By golly did that cause a geopolitical earthquake that threatens to shatter the Monroe Doctrine of US sphere of influence south of the border!

It is never my intention to defend the likes of the Saddam Husseins, the Muammar Gaddafis, the Bashar Assads and other such leaders of nations that have been destroyed by illegal foreign interference.

As a writer versed in international and constitutional law, the language I speak and write in is that of governance in the international rule of law.

The late US President George Bush used to speak about a new world order at every opportunity, around the time when Communism was coming to an end in Europe and Russia. Was he a mouthpiece of global democratic elements, or rather of imperialistic ones, that sought to project a new aristocracy under the umbrella of a transnational superpower?

In retrospect, 30 years on, the world order that started to grow from the ashes of 1945 and the seeds of the UN Charter, seems to be falling apart at the seams. What we have in its place is a world order in shambles.

People are constantly bombarded by the power elite’s latest diatribes against yet another leader who is demonised. If it is not Hussein, it is Gaddafi. If it is not Putin, it is Syria’s Assad. Now the guns have been turned on Venezuela’s Maduro.

Here we go again, led round the same merry-go-round, in an effort to get people on board to support, or at least acquiesce to, yet more foreign intervention and regime change. But we need to remember that this is in direct contravention of our world order based on international law and the UN Charter.

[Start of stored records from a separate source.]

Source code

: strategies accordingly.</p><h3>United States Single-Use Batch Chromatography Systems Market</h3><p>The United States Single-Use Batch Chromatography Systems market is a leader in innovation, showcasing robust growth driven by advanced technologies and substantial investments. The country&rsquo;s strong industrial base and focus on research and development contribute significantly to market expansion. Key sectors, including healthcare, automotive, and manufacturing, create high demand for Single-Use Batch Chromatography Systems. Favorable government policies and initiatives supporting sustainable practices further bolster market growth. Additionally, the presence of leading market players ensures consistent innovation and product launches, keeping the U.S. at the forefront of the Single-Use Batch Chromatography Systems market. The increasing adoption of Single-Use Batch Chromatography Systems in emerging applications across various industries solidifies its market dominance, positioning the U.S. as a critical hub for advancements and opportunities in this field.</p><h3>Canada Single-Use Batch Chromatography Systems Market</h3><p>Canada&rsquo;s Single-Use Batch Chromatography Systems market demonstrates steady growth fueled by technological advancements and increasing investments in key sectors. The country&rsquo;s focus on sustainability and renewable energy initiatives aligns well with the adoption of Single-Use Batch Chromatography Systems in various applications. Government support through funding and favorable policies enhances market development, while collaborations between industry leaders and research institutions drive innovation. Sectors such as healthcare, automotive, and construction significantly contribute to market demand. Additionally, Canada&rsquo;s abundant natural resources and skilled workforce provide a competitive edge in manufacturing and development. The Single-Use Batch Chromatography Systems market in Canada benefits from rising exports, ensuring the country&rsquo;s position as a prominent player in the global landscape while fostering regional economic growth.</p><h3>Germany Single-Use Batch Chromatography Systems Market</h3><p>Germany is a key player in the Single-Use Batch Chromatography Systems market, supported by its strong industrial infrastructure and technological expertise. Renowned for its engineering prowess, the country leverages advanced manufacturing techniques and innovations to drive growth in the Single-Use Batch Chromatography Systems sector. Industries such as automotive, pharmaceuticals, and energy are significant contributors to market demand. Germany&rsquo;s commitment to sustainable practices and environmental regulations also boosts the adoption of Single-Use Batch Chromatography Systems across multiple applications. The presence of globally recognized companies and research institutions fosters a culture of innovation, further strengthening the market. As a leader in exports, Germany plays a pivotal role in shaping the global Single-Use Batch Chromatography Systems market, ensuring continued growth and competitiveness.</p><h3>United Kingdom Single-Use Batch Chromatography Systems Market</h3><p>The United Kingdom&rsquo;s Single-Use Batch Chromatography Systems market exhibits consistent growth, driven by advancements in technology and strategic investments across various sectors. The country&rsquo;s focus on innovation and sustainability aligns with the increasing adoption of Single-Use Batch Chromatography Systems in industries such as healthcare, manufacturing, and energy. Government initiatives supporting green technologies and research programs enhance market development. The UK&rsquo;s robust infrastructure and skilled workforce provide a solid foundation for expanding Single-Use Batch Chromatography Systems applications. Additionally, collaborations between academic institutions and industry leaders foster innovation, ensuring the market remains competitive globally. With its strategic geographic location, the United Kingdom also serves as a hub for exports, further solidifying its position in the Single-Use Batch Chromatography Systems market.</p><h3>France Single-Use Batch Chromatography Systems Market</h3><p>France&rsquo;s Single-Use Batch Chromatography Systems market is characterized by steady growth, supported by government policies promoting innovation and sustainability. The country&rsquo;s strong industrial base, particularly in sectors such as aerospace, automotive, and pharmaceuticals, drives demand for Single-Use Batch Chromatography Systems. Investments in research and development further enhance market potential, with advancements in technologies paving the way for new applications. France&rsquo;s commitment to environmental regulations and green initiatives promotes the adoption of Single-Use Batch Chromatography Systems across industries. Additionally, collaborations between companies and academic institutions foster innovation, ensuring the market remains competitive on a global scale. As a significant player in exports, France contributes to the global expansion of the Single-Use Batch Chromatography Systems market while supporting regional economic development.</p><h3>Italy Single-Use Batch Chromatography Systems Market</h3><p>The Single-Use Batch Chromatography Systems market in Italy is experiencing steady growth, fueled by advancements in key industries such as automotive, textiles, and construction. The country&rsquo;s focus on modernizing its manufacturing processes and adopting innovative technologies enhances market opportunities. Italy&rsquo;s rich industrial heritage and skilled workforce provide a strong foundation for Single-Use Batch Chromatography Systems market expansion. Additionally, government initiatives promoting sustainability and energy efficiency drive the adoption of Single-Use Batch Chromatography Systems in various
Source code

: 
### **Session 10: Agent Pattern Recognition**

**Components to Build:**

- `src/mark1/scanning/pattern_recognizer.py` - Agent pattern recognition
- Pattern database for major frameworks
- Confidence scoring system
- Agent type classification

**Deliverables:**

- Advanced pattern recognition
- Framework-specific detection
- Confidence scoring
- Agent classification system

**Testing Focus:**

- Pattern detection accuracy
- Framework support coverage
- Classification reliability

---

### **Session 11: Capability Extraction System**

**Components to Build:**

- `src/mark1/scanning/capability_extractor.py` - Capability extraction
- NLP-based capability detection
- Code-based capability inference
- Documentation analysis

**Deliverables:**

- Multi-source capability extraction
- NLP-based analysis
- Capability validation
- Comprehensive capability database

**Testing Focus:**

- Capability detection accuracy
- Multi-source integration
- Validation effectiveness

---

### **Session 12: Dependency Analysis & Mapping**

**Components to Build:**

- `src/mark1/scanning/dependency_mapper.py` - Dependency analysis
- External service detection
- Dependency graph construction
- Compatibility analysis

Even all these economic sanctions are illegal. The US is illegally crippling Venezuela with sanctions, while laying the blame for poverty and hyper-inflation at Maduro’s door. Yet media mouthpieces across the globe fail to mention this.

It is a scary new world, where global conflict is taking the shape of media and economic warfare as a prelude to military intervention.

Maduro is no saint. He may well be taken to task for various failings in good governance. Certainly, as Javier Corrales, author of The Legacy of Hugo Chavez, points out, there are several hybrid regimes today that are in part democratic, in part authoritarian. But that is not the issue here.

The issue has always been about trying to break away from exploitation, and about destroying leaders and governments attempting to do so. These may try to push new international organisations, like Venezuela did in Latin America, a competing gas pipeline, like Syria and Iran, a new reserve currency for Africa, like Gaddafi’s proposal for an African gold dinar, or an attempt to break away from the petrodollar, like Russia, Iran and Hussein’s Iraq.

People of goodwill may not be able to fix this broken world order, and ever-growing threat of global conflict. But a good place to start is to break free from propaganda and misinformation peddled by the power elite, operating from the safety of their tax havens like gutter rats, and out of their think tanks and institutions.

We must stop following the piper’s tune in condemning other nations’ governments and their demonised leaders. Instead, we should be screaming out for governments in the West to return to the international rule of law. We ought to demand that our leaders denounce foreign interference and regime change in countries trying to forge their own way, or face serious consequences.

If we fail to do so, we would not only be their pawns, but also complicit in their insidious, imperialist games.

And in accordance with the universal law of action and reaction, the suffering and conflict brought upon other nations and peoples as a result, will find their way inexorably to our own doorstep. 

Rodolfo Ragonesi is a lawyer and researcher in history and international affairs.